*** Opening Records shown ***

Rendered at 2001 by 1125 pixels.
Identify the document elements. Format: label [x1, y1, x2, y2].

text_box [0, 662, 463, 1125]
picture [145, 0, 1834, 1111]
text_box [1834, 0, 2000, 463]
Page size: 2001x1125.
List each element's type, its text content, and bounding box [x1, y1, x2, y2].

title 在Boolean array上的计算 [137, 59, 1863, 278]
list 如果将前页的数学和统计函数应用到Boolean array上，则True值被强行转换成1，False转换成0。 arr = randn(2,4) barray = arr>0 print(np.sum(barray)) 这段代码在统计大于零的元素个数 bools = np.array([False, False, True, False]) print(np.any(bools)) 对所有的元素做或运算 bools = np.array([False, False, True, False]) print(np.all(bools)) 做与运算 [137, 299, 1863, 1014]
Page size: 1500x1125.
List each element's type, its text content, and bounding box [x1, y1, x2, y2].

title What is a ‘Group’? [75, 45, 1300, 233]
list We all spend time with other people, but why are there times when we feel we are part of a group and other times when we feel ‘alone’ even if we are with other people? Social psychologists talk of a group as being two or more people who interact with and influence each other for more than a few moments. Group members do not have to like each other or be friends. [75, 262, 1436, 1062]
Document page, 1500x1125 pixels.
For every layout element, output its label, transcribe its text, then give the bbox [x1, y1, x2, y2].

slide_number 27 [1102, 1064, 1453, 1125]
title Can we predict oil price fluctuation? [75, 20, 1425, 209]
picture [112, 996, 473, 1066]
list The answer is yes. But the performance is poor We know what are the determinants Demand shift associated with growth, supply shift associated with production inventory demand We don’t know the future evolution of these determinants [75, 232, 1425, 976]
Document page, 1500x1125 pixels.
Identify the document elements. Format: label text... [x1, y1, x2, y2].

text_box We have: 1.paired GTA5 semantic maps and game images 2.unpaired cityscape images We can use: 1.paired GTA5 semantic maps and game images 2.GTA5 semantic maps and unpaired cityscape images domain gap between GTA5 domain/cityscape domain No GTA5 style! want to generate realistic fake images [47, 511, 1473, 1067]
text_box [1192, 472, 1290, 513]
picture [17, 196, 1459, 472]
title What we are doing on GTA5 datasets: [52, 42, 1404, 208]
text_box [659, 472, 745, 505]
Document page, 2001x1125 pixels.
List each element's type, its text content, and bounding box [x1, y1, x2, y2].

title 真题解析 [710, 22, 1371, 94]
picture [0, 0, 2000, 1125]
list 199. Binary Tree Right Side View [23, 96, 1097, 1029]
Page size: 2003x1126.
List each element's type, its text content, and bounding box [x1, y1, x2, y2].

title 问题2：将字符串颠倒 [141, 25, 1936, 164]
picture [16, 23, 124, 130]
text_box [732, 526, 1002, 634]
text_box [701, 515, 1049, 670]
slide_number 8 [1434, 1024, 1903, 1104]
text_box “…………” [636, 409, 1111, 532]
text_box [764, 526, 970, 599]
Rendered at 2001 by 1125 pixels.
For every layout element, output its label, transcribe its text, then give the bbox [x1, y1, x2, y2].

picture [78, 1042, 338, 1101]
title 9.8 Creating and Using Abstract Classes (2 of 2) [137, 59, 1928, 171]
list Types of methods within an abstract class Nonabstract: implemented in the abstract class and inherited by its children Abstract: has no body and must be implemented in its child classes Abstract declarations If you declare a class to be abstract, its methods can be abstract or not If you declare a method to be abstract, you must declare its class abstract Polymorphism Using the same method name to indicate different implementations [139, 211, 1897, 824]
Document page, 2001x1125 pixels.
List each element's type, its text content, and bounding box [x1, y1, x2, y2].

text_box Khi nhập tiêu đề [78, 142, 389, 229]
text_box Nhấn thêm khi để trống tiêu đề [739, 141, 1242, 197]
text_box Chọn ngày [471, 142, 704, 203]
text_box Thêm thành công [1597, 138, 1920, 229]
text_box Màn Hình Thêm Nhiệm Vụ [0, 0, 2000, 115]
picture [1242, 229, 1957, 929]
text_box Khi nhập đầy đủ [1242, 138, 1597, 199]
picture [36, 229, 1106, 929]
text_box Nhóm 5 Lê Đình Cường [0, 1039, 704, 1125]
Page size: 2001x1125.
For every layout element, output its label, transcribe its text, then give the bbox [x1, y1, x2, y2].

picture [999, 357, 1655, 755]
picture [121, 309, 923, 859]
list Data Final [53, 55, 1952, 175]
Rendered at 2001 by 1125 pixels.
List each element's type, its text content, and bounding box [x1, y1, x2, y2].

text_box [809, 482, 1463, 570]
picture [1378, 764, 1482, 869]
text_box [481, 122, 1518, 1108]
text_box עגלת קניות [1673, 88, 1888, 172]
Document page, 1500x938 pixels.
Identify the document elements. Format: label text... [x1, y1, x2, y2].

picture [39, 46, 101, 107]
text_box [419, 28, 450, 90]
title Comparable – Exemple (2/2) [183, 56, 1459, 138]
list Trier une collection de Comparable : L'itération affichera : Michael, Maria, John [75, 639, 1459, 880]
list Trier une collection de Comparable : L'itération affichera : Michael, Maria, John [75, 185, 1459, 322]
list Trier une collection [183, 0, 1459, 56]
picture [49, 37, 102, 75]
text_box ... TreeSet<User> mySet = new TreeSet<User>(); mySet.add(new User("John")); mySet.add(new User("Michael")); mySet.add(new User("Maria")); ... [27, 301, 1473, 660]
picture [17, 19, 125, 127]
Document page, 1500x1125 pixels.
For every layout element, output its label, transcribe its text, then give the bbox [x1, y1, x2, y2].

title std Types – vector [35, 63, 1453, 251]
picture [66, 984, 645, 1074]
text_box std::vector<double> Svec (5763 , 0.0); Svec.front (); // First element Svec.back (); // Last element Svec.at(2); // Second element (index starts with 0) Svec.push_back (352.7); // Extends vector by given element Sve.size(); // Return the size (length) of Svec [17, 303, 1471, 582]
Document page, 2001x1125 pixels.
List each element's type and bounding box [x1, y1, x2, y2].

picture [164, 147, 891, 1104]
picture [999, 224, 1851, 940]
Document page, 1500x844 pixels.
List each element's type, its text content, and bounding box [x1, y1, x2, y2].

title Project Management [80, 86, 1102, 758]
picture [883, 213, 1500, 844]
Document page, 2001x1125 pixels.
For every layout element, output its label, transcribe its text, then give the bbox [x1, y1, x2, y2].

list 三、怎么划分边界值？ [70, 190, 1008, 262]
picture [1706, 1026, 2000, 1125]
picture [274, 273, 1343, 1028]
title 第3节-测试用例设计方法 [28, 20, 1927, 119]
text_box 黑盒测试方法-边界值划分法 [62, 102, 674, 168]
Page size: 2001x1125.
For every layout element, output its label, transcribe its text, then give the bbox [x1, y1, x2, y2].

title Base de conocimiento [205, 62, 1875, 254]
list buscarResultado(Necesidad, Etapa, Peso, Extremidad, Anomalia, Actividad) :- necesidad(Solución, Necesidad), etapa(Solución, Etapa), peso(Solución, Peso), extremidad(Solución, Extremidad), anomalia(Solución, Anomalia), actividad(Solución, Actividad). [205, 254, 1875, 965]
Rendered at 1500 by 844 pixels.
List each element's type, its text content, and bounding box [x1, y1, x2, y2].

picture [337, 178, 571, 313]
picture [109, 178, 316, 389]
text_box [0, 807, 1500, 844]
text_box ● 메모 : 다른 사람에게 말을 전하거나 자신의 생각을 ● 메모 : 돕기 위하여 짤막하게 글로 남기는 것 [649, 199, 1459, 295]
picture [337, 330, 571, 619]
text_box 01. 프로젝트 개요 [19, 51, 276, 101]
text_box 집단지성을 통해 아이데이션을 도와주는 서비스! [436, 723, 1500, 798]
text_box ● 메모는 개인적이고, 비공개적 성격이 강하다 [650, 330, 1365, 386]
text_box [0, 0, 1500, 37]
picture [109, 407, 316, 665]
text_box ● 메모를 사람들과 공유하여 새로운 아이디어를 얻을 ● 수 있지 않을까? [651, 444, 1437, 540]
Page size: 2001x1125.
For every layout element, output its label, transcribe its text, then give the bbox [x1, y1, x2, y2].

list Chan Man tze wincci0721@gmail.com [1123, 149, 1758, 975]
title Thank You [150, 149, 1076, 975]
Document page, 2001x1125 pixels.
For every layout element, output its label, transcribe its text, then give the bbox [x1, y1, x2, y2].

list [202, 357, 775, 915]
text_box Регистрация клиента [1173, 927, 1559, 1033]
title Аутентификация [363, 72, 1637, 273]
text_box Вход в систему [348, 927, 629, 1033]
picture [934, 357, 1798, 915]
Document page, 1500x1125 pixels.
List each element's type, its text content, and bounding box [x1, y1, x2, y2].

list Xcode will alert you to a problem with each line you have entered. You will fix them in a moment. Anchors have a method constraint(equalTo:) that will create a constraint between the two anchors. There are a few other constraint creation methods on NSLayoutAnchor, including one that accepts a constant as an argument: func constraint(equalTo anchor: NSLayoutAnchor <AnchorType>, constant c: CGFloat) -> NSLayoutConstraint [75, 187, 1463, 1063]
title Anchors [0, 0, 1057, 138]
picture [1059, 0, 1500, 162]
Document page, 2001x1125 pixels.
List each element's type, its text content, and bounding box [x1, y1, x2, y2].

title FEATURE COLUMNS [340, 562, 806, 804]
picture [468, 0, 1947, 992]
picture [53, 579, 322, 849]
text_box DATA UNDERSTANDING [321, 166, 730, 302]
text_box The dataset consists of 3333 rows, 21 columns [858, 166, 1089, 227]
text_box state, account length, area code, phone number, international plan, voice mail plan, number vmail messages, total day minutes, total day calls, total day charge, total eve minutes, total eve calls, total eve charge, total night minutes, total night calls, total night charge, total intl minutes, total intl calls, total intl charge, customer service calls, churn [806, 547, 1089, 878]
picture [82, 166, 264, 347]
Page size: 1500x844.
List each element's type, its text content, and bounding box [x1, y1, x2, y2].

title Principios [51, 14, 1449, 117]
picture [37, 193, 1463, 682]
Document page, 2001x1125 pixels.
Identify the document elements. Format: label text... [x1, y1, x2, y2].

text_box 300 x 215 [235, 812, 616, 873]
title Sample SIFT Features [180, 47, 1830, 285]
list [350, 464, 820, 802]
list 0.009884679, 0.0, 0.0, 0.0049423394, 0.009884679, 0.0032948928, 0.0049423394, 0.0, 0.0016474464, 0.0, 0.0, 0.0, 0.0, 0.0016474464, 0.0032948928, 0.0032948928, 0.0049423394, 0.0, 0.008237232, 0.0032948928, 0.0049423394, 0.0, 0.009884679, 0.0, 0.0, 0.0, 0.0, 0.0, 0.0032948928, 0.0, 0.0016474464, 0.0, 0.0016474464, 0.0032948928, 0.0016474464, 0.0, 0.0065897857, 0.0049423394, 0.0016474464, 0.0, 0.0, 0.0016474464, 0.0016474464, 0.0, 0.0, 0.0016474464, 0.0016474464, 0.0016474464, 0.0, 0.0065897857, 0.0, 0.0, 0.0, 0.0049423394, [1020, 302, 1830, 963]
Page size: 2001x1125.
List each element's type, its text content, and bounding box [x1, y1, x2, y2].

*** Closing Records shown ***

### [Exercise brief]
Every line from the start of the material above through the line that contains "Page size: 1500x1125." must be written out exactly, with both ends included.

### [Completed exercise]
Rendered at 2001 by 1125 pixels.
Identify the document elements. Format: label [x1, y1, x2, y2].

text_box [0, 662, 463, 1125]
picture [145, 0, 1834, 1111]
text_box [1834, 0, 2000, 463]
Page size: 2001x1125.
List each element's type, its text content, and bounding box [x1, y1, x2, y2].

title 在Boolean array上的计算 [137, 59, 1863, 278]
list 如果将前页的数学和统计函数应用到Boolean array上，则True值被强行转换成1，False转换成0。 arr = randn(2,4) barray = arr>0 print(np.sum(barray)) 这段代码在统计大于零的元素个数 bools = np.array([False, False, True, False]) print(np.any(bools)) 对所有的元素做或运算 bools = np.array([False, False, True, False]) print(np.all(bools)) 做与运算 [137, 299, 1863, 1014]
Page size: 1500x1125.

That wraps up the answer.